Sabah beni evimin önünden bir servis aracı aldı ve Gazipaşa havalimanına götürdü. Gazipaşa havalimanı bana birkaç adım ilerdeymiş gibi geldi. Yıllarca Antalya Havalimanı yolunda ne eziyetler çektiğim geldi aklıma. Bu havalimanını birkaç adım ötemize yapanlardan, akıl edenlerden Allah razı olsun…
İstanbul’daydık 55 dakika sonra havalimanında rehberler karşıladı bizi, yine bir otobüs ile Çamlıca Tepesine çıktık, sabah poğaçasını çayla boğaza karşı ağıza götürmenin tadına vardık. Daha sonra Eminönü’ne, Mısır Çarşısı ve Kapalı Çarşı gezileri.
Eminönü’nde ekmek arası balık keyfinden sonra bir yatla, boğaz turu attık. Tarihi Galata köprüsünün altından kıyıdaki Saraylar, Fatih Sultan Mehmet Köprüsü ve Boğaz köprüsünün altından geçtik. Bu iki köprünün üstünden defalarca geçtim ama altından geçmek hiç nasip olmamıştı. Kız kulesine ulaştık. Hep rıhtımdan ya da resimlerden görmüştüm. Bu gizemli güzelliği.
Kız kulesi manzaralı yatımızda resimler çektirdik. Kız kulesinin 4 kat olduğuna ilk kez şahit oldum. Resturantlar, cafeler ve tarihi canlandıran eski sanatlar hepsini yaşadım. Yatımızda balık yedik, ben ve guruptakiler hep kendimizi ayrıcalıklı hissettik, Cartier Tour sayesinde. Karaca Ahmet Mezarlığını ziyaret eden arkadaşlarımız oldu. İstanbul’un meşhur, Taksimin yanı başında olan dört yıldızlı bir otelde kaldık. Akşam Taksim Caddesi’nin o büyülü atmosferini yaşadık. Otelde yapılan sabah kahvaltısından sonra Topkapı Sarayı, Ayasofya Cami ve ecdatlarımızın bu ülkeyi nasıl savunduğu Fetih müzesindeki tarihi silah ve edevat sergisini gezdik. Buralarda kesinlikle resim ve kamera çekmek yasak. Niçin yasak pekte anlayamadım ya herkes burada görsün diye koruma amaçlı. Kaşıkçı elmasını hep duyardım ama bu kadar yakın göreceğimi hiç aklıma getirmedim.
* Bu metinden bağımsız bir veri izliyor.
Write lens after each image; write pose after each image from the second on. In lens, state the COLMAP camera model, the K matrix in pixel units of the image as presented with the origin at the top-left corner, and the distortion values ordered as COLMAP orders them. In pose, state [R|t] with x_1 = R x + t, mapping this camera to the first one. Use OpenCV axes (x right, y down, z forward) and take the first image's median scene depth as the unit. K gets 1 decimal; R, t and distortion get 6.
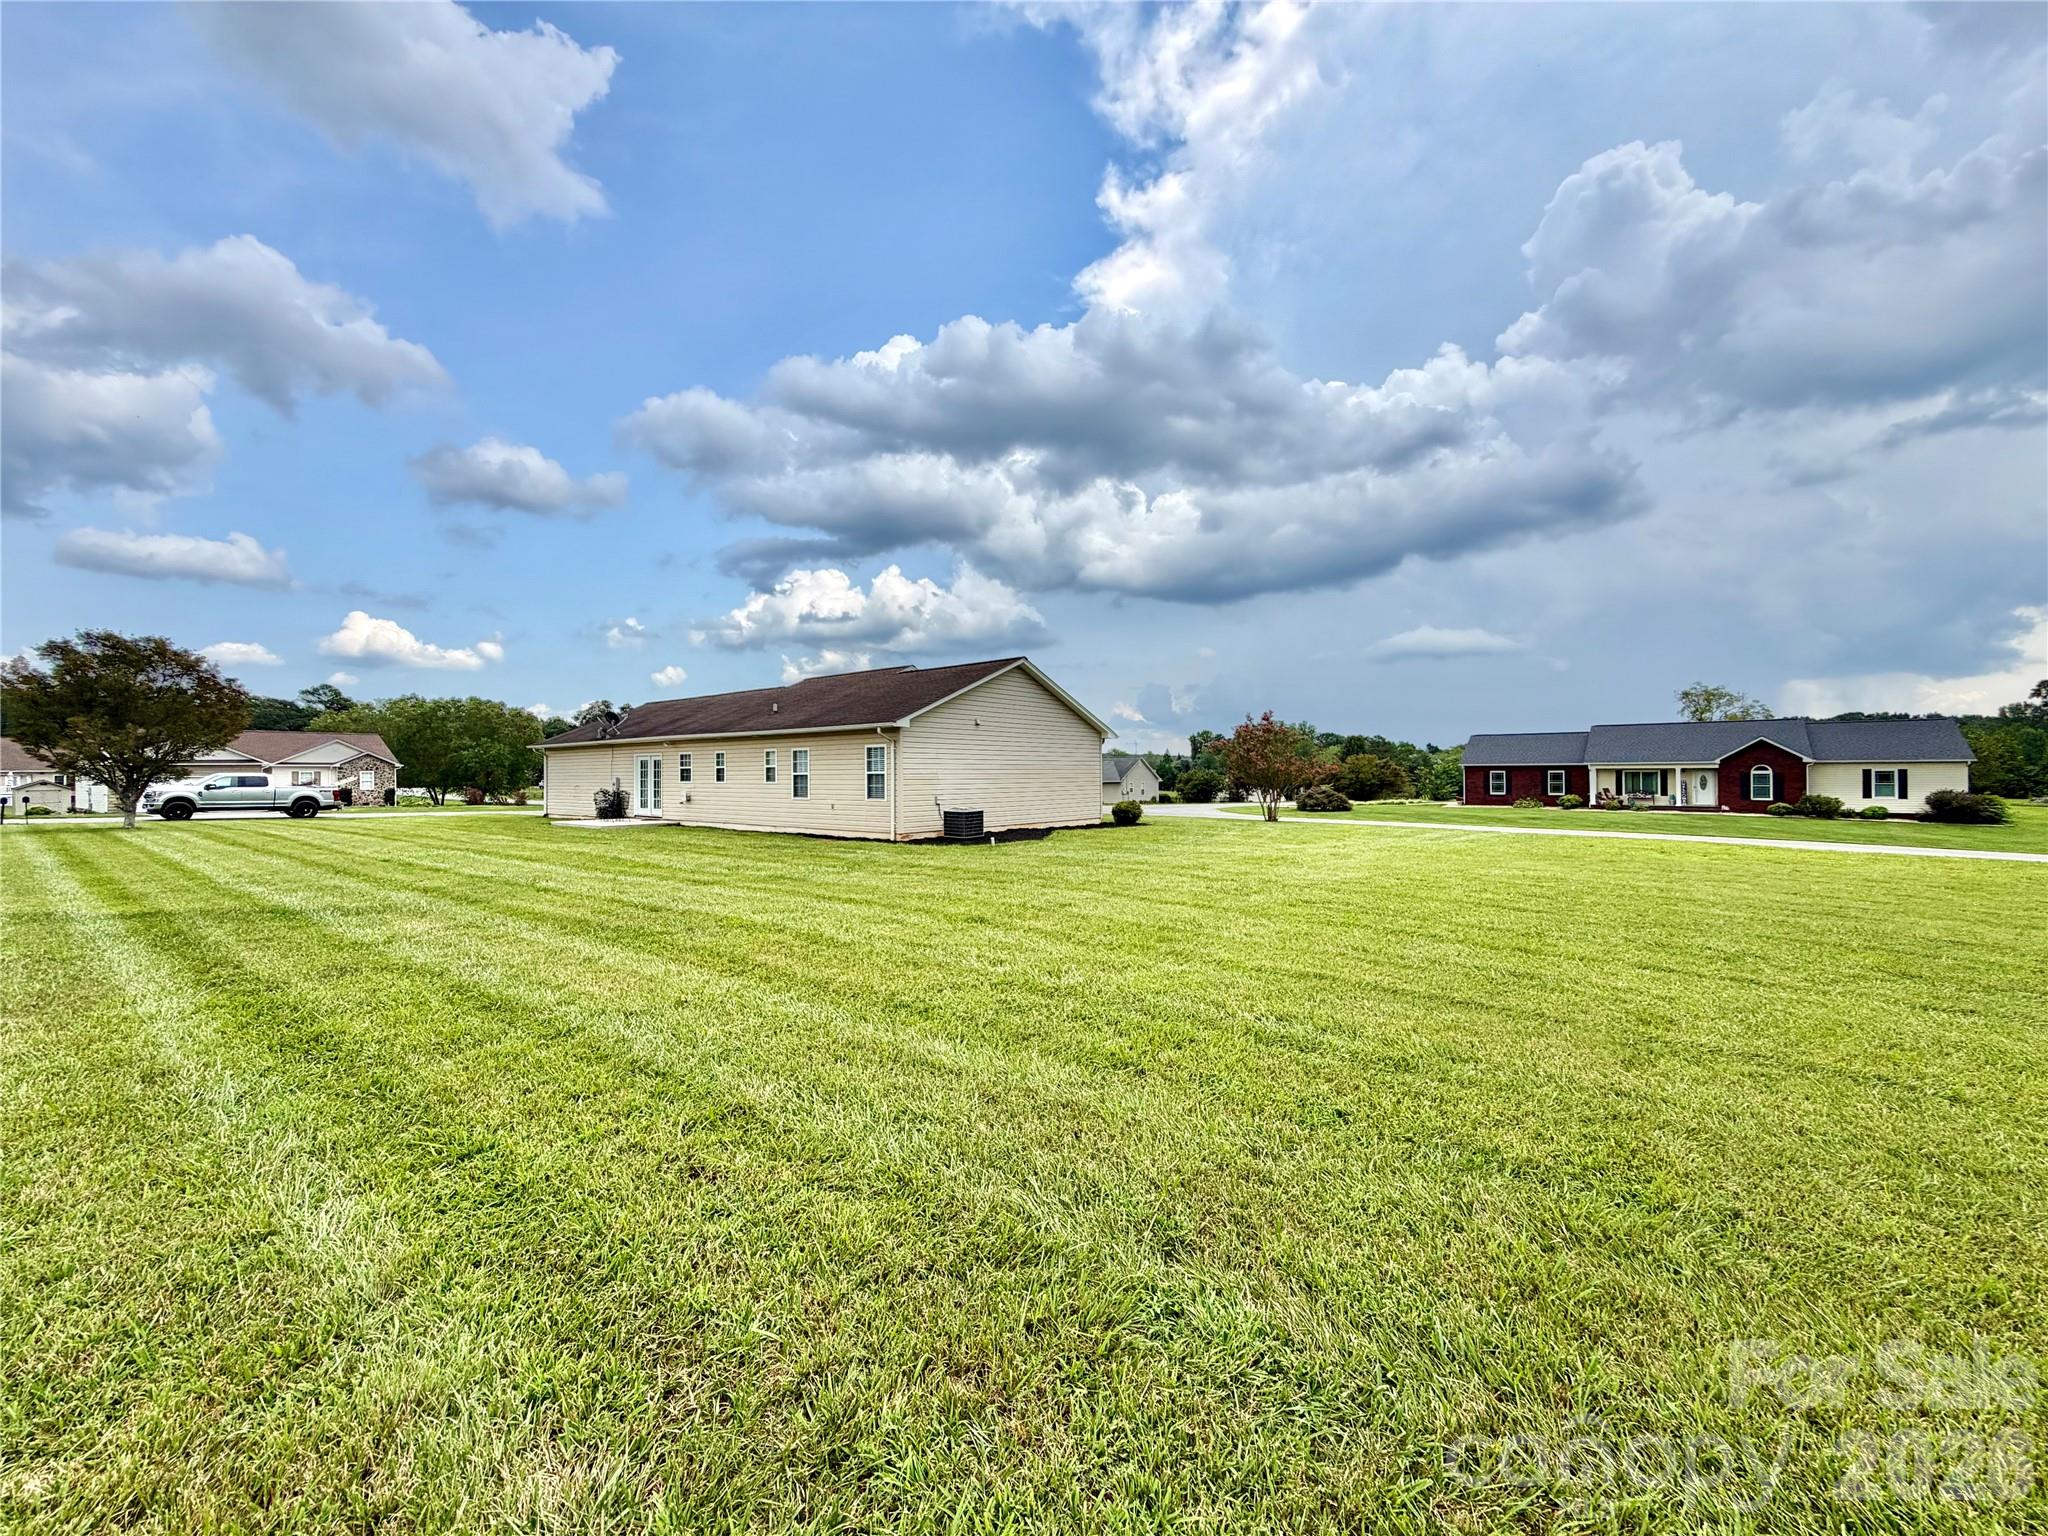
lens RADIAL K [[815.4, 0, 1017.1], [0, 815.4, 768.3], [0, 0, 1]] dist [0.001544, -0.000159]
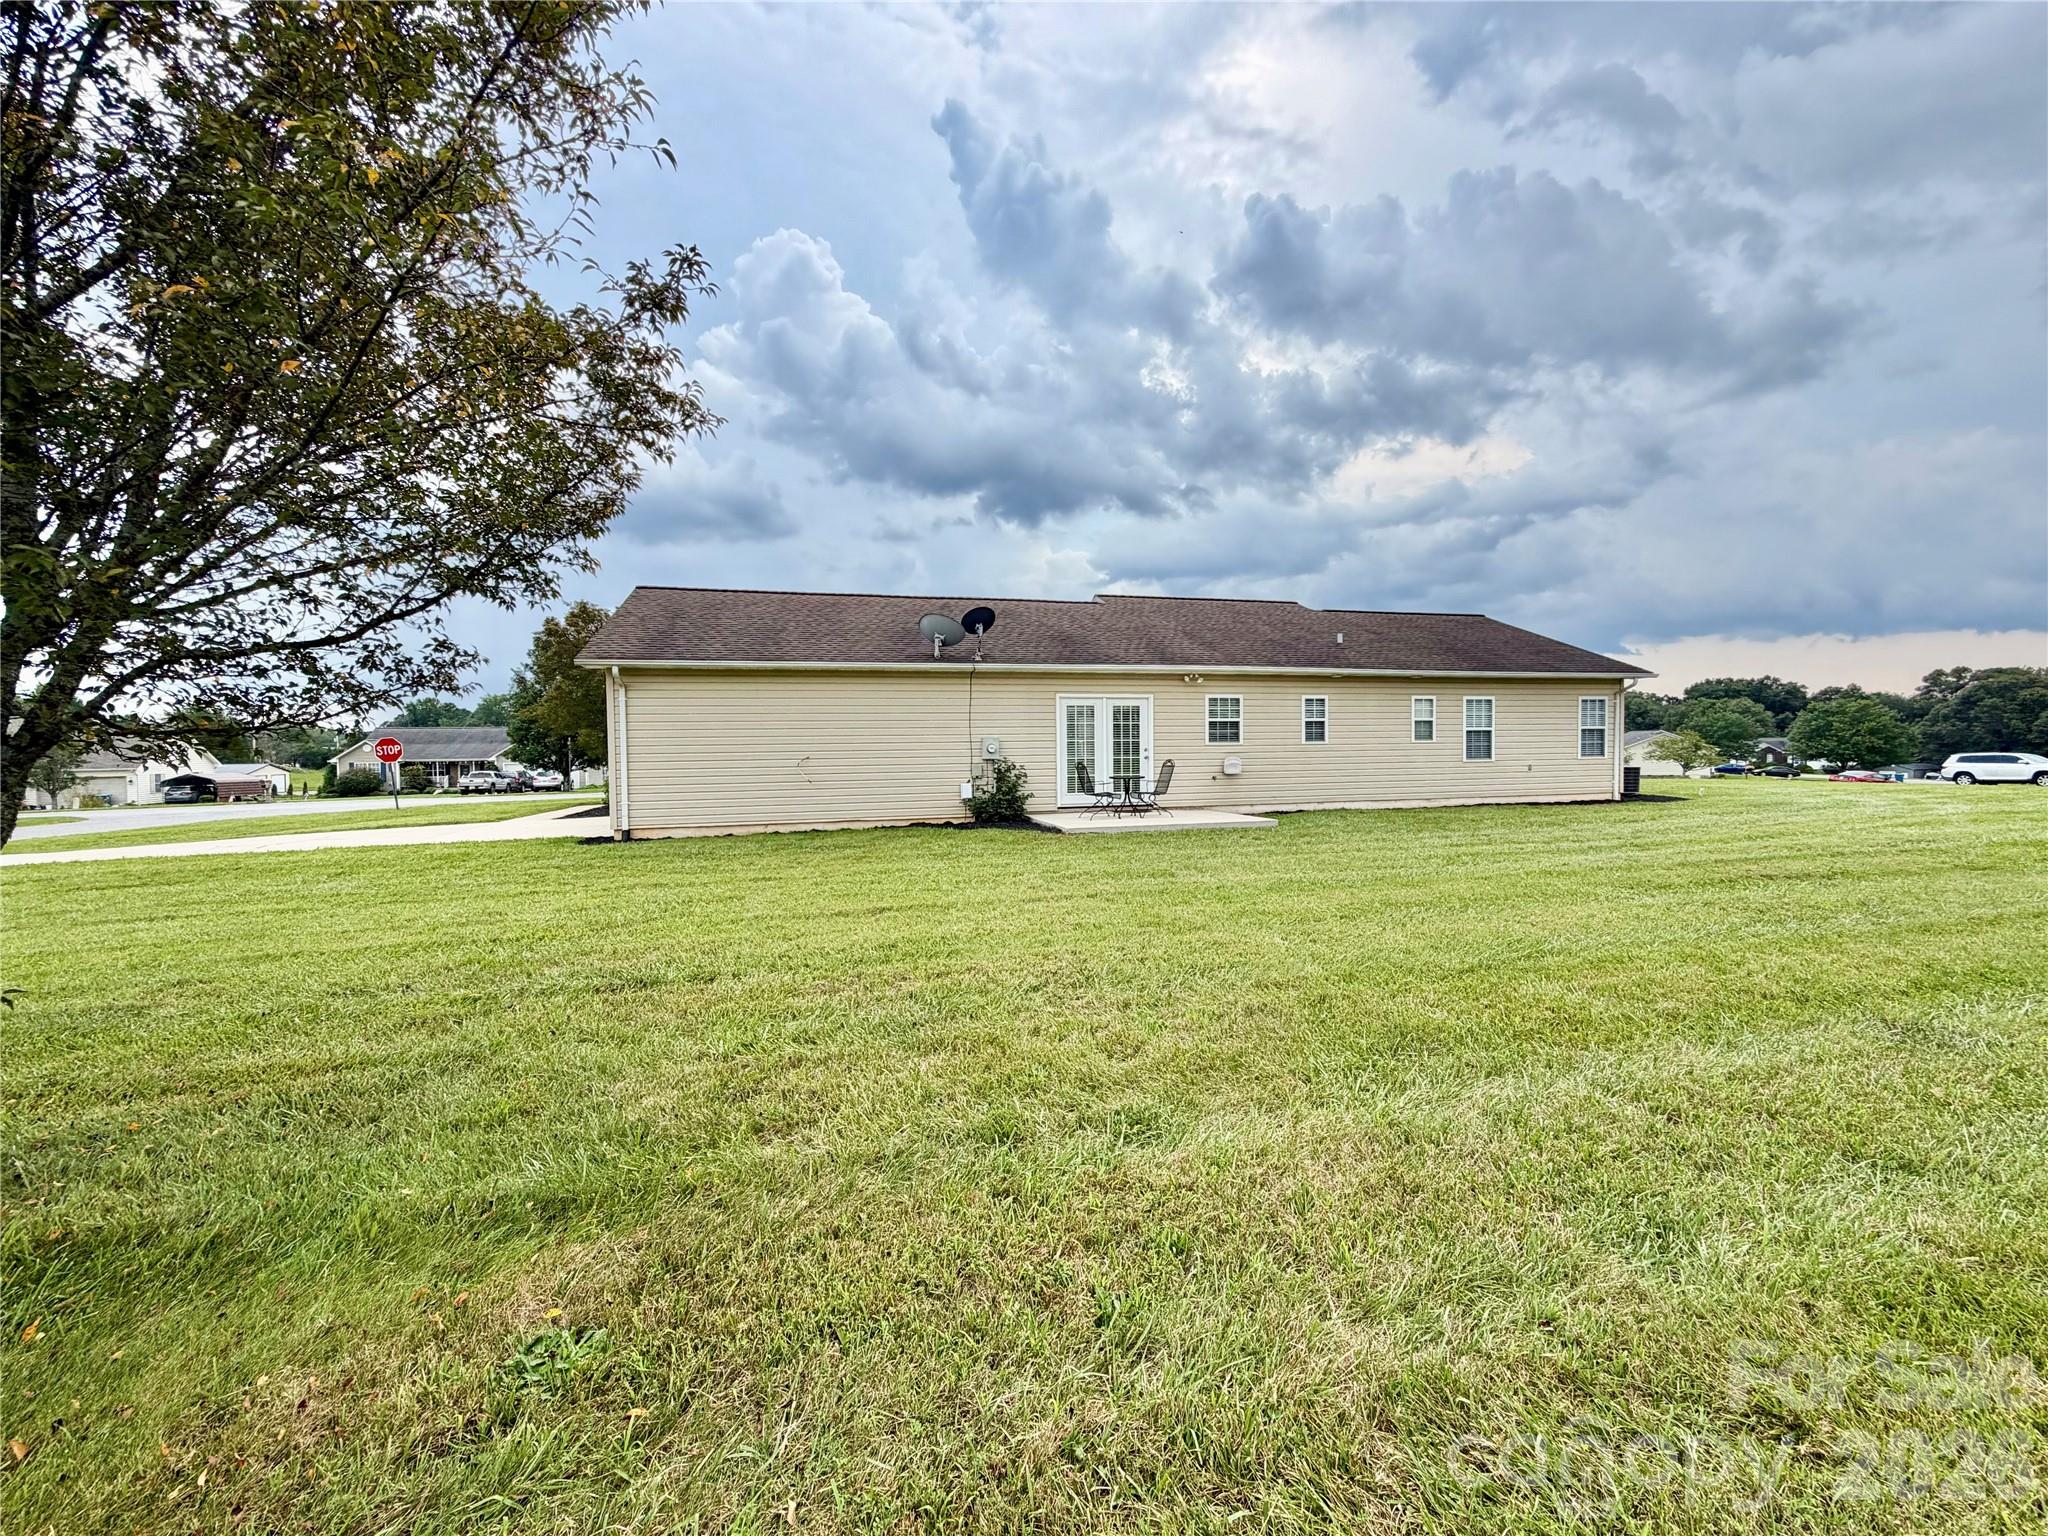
lens RADIAL K [[815.4, 0, 1017.1], [0, 815.4, 768.3], [0, 0, 1]] dist [0.001544, -0.000159]
pose [[0.568391, -0.025564, 0.822361, -0.991394], [0.005164, 0.999608, 0.027505, 0.017646], [-0.822742, -0.011387, 0.568301, 0.776176]]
Saltanat kapısı, Selam kapısı ve Saadet kapısının ardından koskoca tüm iştihamı ile boğaz manzarası karışımına geliyor. İşte o zaman aklına şu cümle geliyor içinden, ‘Ey koca İstanbul, tüm dünyanın gözü var sende’ ama İstanbul’da kimin gözü varsa, bana göre çok haklı. Çünkü benim de kaldı gözüm İstanbul’un bu muhteşem güzelliğinde. Sultan Ahmet Camisinde bazı arkadaşlar ibadetlerini idrak ettiler ve eski At pazarı denilen yerden sonra Yerebatan Sarnıcını gezdik. Artık iyice yorulmuştuk, Form İstanbul isimli bir alışveriş merkezine attık kendimizi. Biraz dinledik, dinlenirken acıkan karnımızla barıştık. Alışverişler yaptık tekrar, çıktık yola. Anadolu’dan Avrupa’ya Boğaz köprüsünden geçmiştik, şimdi de Avrupa’dan Anadolu’ya Fatih Sultan Mehmet köprüsünün üzerinden geçiyorduk, belki abartmıyorum ama bu bir rüya değildi. Kadıköy’de Via Port adlı alışveriş merkezinde hem alışveriş için hem de uçak saatini beklemeye başladık. Saat 20:00’da uçağımız tekrar Gazipaşa Havalimanı’na geldi, güzel ve gerçek bir rüya sona erdi. Şimdi hepinizi İstanbul’a bu anlattıklarımı yaşmaya davet ediyorum. Ondan sonra yorum yapın, ben mi abartmışım, yoksa eksik mi yazmışım. Bu turu organize eden Cartier Tour yetkilileri Hacer ve Kemal Canfedai’ye kucak dolusu teşekkürler. Gruptaki herkes tur dönüşü Canfedai’lere, ‘Çok güzel bir turdu, mutlaka başka turlarda istiyoruz’ demeyi ihmal etmediler. Cartier Tour’a bir kez daha teşekkürler.